When we left Machan and his wife greeted me so warmly! Gunch told me that Machan had said I was welcome to come without Gunch as often as I could. I think I have a fan!

Tuesday, September 23, 2008

sports day

For the last two weeks the students and teachers have been abuzz about sports day - making posters, rehearsing all kinds of dancing, cleaning the school. Last saturday the day finally arrived, the typhoon had passed, and sports was on!

The field (which is just sand really: an athletics track cum baseball pitch) was surrounded by tenting for the crowd (parents, teachers and honourable board members). At one end the tents gave way to a make-shift archway, decked in paper flowers where students would come through for races and events. the sports coach stood at the gate with a clipboard making sure everything was in order and throwing a handful of salt after each set of participants passed through. I have heard of salt throwing before. It is apparently a big part of Sumo ritual too but of its exact significance im not sure.

Events began with speeches from the principal, en masse radio exercises (kind of like a warmup done to music that is done country wide to a radio broadcast) and much bowing. It was blisteringly hot, I was so thankful to be in the shade of the first aid tent (where my seat had been placed) but the students standing in neat rows in the middle of the pitch doing exercises didnt wilt at all. They were precise as soldiers.

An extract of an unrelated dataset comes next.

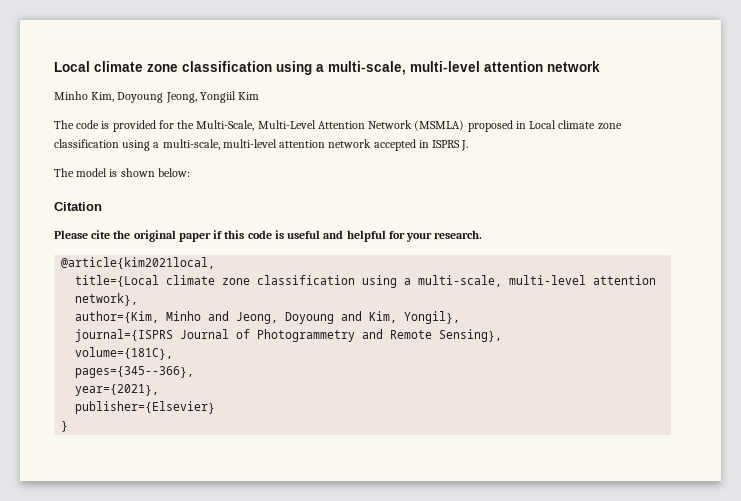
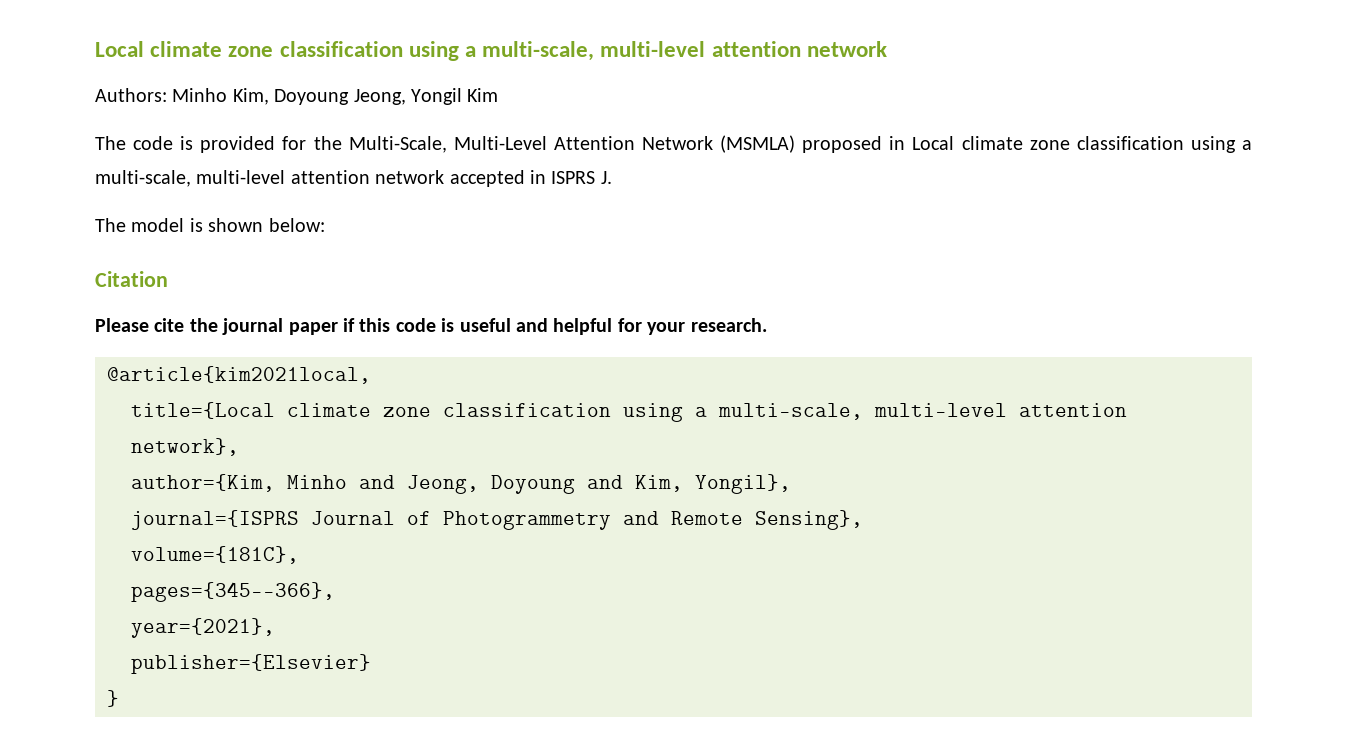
(600, 66) none -> [95,88,167,102] Authors:
[199,91,236,103] Yongiil -> [411,88,462,105] Yongil
[133,230,176,242] original -> [222,318,284,335] journal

The events were a combination of your usual relays, hurdles and hundred meters and then more inventive and downright peculiar displays. I say the regular relays, nonthing was regular in fact because at the start of every race, with the pistol, music would start, like chariots of fire but played on a casio keyboard and ten times faster. at first I couldnt stop giggling, it was just so silly but I must admit, by the end I quite enjoyed the exitement it added to each event. The more peculiar events included a jump rope competition where an entire class of twenty five would stand in line and try to simultaneously jump a very very long rope being weilded on either side by, what I imagine were the longest limbed in the class. There were also obstacle courses which included bicycle wheels under nets, four legged races, crawling and sacks, all rather treacherous - and seemingly more tracherous due to the danger music. At my school, which like most in Japan is co-ed, the pupils, I think from shyness, kind of naturally divide by gender. In class they never sit together, talk to eachother or work in intergender pairs. At sports day however, some of the events forced mixing (like the four legged race where a gangly boy is tied to a little girl on either side of him and forced to hold on for dear life). There seemed to be a natural joy and relief in all of them, to finally be able to play with those other people that they see all day, every day but never have any interaction with.

My favourite favourite race was one where students had to run 50m to a baseball bat, lean over and balance their forhead on the unturned bat and spin around ten times. they then had to run another 50m to the finishline but were so gaga that they ran into eachother, fell down or went screaming into the side netting. It was bloody hilarious, like watching drunk babies. Another favourite was a bizarre team event where one boy had to be dressed in drag in two minutes flat by four tittering girls, then the boys got together and did an elaborate and extremely well rehearsed back street boys dance routine complete with the splits and breakdancing...Old boys rugby at Parktown is certainly was not!